Protester believes Israel Ambassador’s visit shows Saskatchewan supports genocidal regimes

Pro-Palestine activist Tiro Mthembu claims Iddo Moed’s recent visit to Saskatchewan continues a long genocidal history in the Prairies.

“We should all be appalled that our government would shake hands with a government committing genocide…”

Tiro Mthembu photographed by The Regina 25

Moed, Israel’s ambassador to Canada, visited Saskatchewan a month after the United Nations declared Israel had committed genocide in Gaza, accusing the Israeli government of war crimes like blocking humanitarian aid and directly targeting children.

Mthembu, community organizer in The Heritage Community in Regina, protested the meeting between Moed and Premier Scott Moe in a recent pro-Palestine rally.

October 22 pro-Palestine rally.

Mthembu believes there are similarities between the recent Israeli visit and the visit Glenn Babb, South African ambassador, paid to Manitoba during 1987 before the end of apartheid. The South African and Israeli governments have been accused of violating human rights.

In a Facebook post, Premier Moe stated that the meeting is meant to “expand technological cooperation and market diversification.”

The premier’s office did not respond to questions relating to Mthembu’s claims.

Mthembu wants to know why Scott Moe decided to talk trade with a government accused of genocide, and how trade with Israel can be seen as disrespectful for a provincial government that is “trying to live in real truth and reconciliation.”

Mthembu’s parents were part of the anti-apartheid movement at the University of Saskatchewan during the 1980s. His father was a political refugee from South Africa and his mother was a Canadian protester who was “beaten by the police” at one of the movement’s protests.

Mthembu said that the reason why Glenn Babb’s visit was made specifically in the Prairies is “directly linked to our colonial roots.”

“Saskatchewan [stood] with Edgar Dewdney,” said Mthembu, referring to the lieutenant-governor (1881-1888) and Indian commissioner (1879-1888) for the North-West Territories.

Dewdney mandated policies that were “successful in dismantling and oppressing Indigenous populations,” which is what Mthembu said Glenn Babb came to research.

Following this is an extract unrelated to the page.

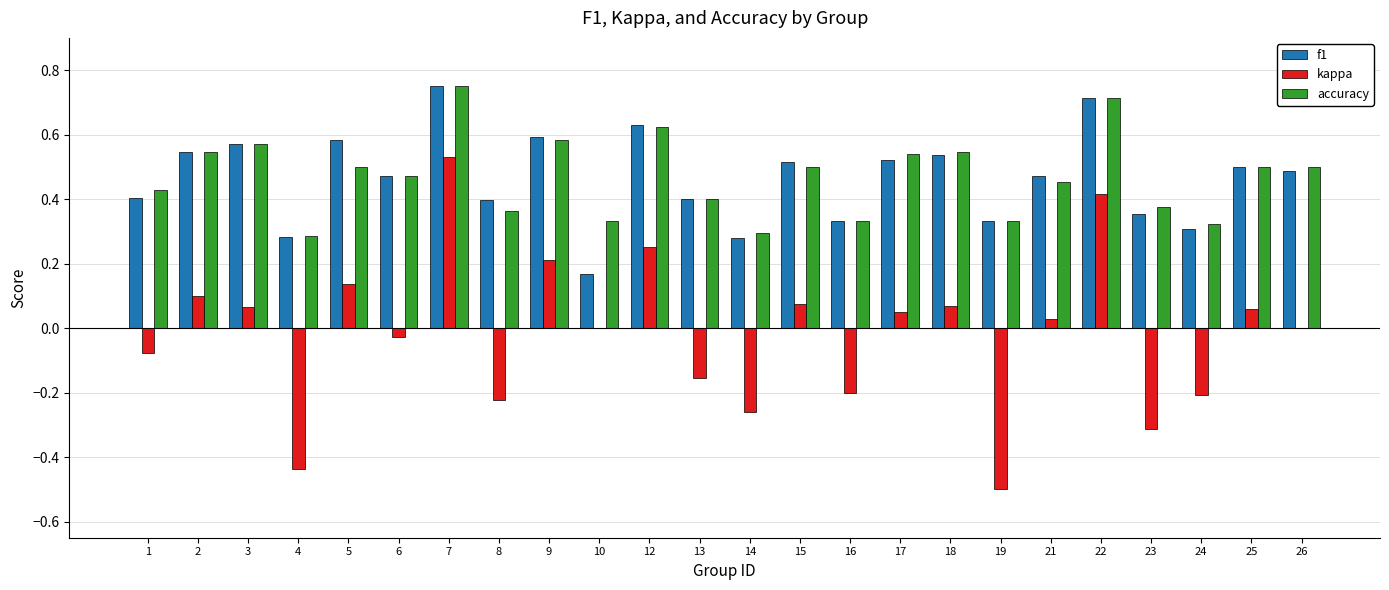

The accuracy series shows 0.3 at 4. True or false?

True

Mthembu said that there is resemblance between the Indian Act and the laws that South Africa placed during apartheid. He compared reserves to townships and identity cards with treaty cards.

Edgar Dewdney did not create the Indian Act. According to the Parks Canada website, the lieutenant enforced it through coercing First Nations into entering treaties and settling on government-selected reserves.

“Now we can see that directly in the Israeli occupation in Gaza,” said Mthembu.

Comparisons between apartheid (which means “apartness” in Afrikaans) and the Israel-Palestine conflict have been made historically by pro-Palestine activists.

Julie Peetet, professor at the University of Louisville, wrote a journal article about the comparisons. She wrote that similarities have “emerged with vigour” since the mid-1990s.

“Hierarchical social order rested in South Africa and is today operative in Israel/Palestine,” wrote Peetet. The centerpiece of comparison are practices like dispossession, exploitation and confinement.

Alice Walker, American novelist and activist, wrote a poem in 2009 about her visit to Gaza. “Rolling into Gaza I had a feeling of homecoming. There is a flavor…To the Bantustan. To the ‘rez’”” wrote Walker, comparing Gaza to Bantustan (a territory the South African government designated for black inhabitants) and to Indigenous reservations designated by governments like Edgar Dewdney’s.

“Sanctions, sanctions, sanctions,” said Mthembu. He argued that sanctions and boycotts worked once to protest apartheid in South Africa and Canadians should demand it now amidst conflict.

Although apartheid started in 1948, Canada did not put sanctions into place until 1985. Apartheid came to an end nine years later.